Beitragvon Nellie » 23.05.2019, 08:34

Hallo Inga,

wir haben keine 24h, sondern rechnerisch 21,6 h oder so ähnlich. Wir haben 10 Leute, alle machen auch ND, davon 5 x 450 € (je 2-3 ND), 2x 32 h (3-4 ND), 1 x 30h (4 ND), 1x 20 h (3-4 ND) und 1x 5 ND.

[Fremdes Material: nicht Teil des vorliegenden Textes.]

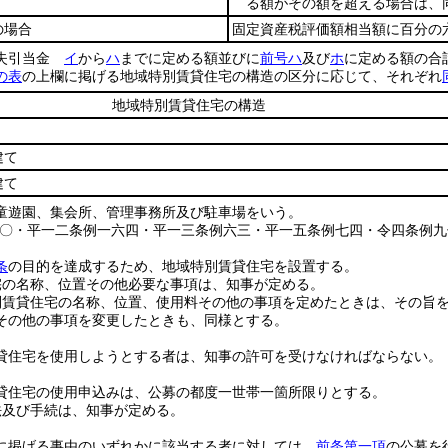
る額がその額を超える場合は、同
の場合
固定資産税評価額相当額に百分の
損失引当金
イ
から
ハ
までに定める額並びに
前号ハ
及び
ホ
に定める額の合
の表
の上欄に掲げる地域特別賃貸住宅の構造の区分に応じて、それぞれ
地域特別賃貸住宅の構造
建て
建て
童遊園、集会所、管理事務所及び駐車場をいう。
八〇・平一二条例一六四・平一三条例六三・平一五条例七四・令四条例九
条
の目的を達成するため、地域特別賃貸住宅を設置する。
宅の名称、位置その他必要な事項は、知事が定める。
別賃貸住宅の名称、位置、使用料その他の事項を定めたときは、その旨
その他の事項を変更したときも、同様とする。
貸住宅を使用しようとする者は、知事の許可を受けなければならない。
貸住宅の使用申込みは、公募の都度一世帯一箇所限りとする。
法及び手続は、知事が定める。
に掲げる事由のいずれかに該当する者に対しては、
前条第一項
の公募を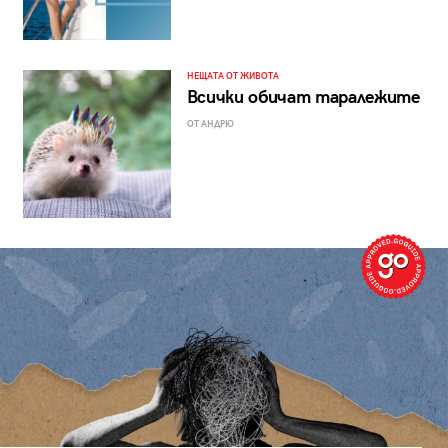
НЕЩАТА ОТ ЖИВОТА
Всички обичат таралежите
ОТ АНДРЮ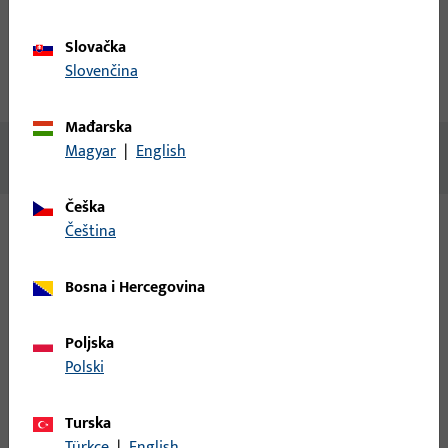
Opis proizvoda
Tehnički podaci
Slovačka
Slovenčina
Preuzimanja
Mađarska
Magyar
|
English
Nema dostupnog sadržaja
Češka
čeština
Varijante
Bosna i Hercegovina
Za ovaj proizvod dostupne su sljedeće varijante:
Poljska
6-37558-4P-R-1 | Prihvatni lim |
Polski
Sbl/U35x8/146/216/AT/NL12/Est
Turska
Türkçe
|
English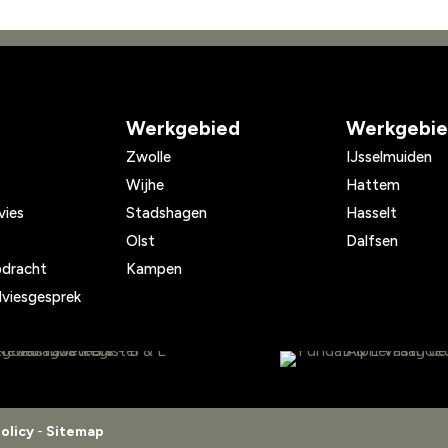
Werkgebied
Werkgebi
Zwolle
IJsselmuiden
Wijhe
Hattem
vies
Stadshagen
Hasselt
Olst
Dalfsen
pdracht
Kampen
adviesgesprek
olicy
-
Sitemap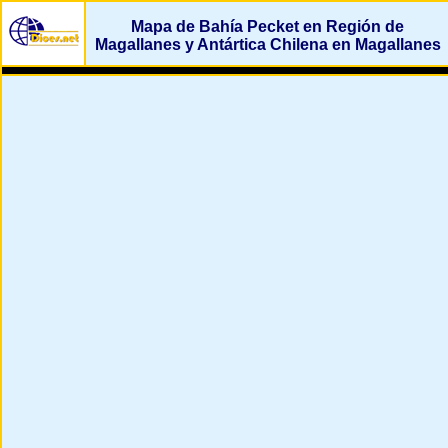
Mapa de Bahía Pecket en Región de
Magallanes y Antártica Chilena en Magallanes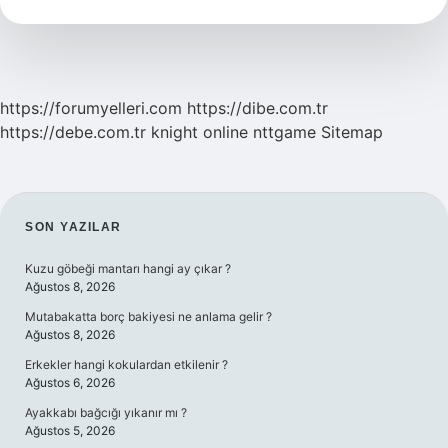
https://forumyelleri.com
https://dibe.com.tr
https://debe.com.tr
knight online
nttgame
Sitemap
SIDEBAR
SON YAZILAR
Kuzu göbeği mantarı hangi ay çıkar ?
Ağustos 8, 2026
Mutabakatta borç bakiyesi ne anlama gelir ?
Ağustos 8, 2026
Erkekler hangi kokulardan etkilenir ?
Ağustos 6, 2026
Ayakkabı bağcığı yıkanır mı ?
Ağustos 5, 2026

Bei uns machen allerdings nur die 4 Hauptkräfte und 1 mit 450 € davon FD, 8 machen theoretisch auch SD, allerdings brauche ich die 450 €-Kräfte, die auch SD machen, meist im ND. Und wir haben auch einige Sondersachen drin wie nur gerade Wochen SD möglich, oder nur 1 Wochenende im Monat oder 2 Wochenenden, dafür aber keine SD, weil da Kinderbetreuungsprobleme in unterschiedlichsten Konstellationen dran hängen. Das klingt jetzt kompliziert und anspruchsvoll von den Mitarbeitern, aber es sind einfach die Lebenssituationen und ist wirklich in Ordnung so.
Meine größten Probleme beim Dienstplan sind die SD, die kaum einer mag oder es einfach nicht geht oder genau dann nicht geht, wenn ich sie brauche. aber bisher hat noch alles geklappt.

Wir haben eher viele Leute und haben den Eindruck, dass es dadurch einfacher ist zu schieben und Ausfälle zu kompensieren. Auch beruflich hat sich das bei uns immer positiv gezeigt, dass wir mit 3x Teilzeit besser dran sind als mit 2x Vollzeit.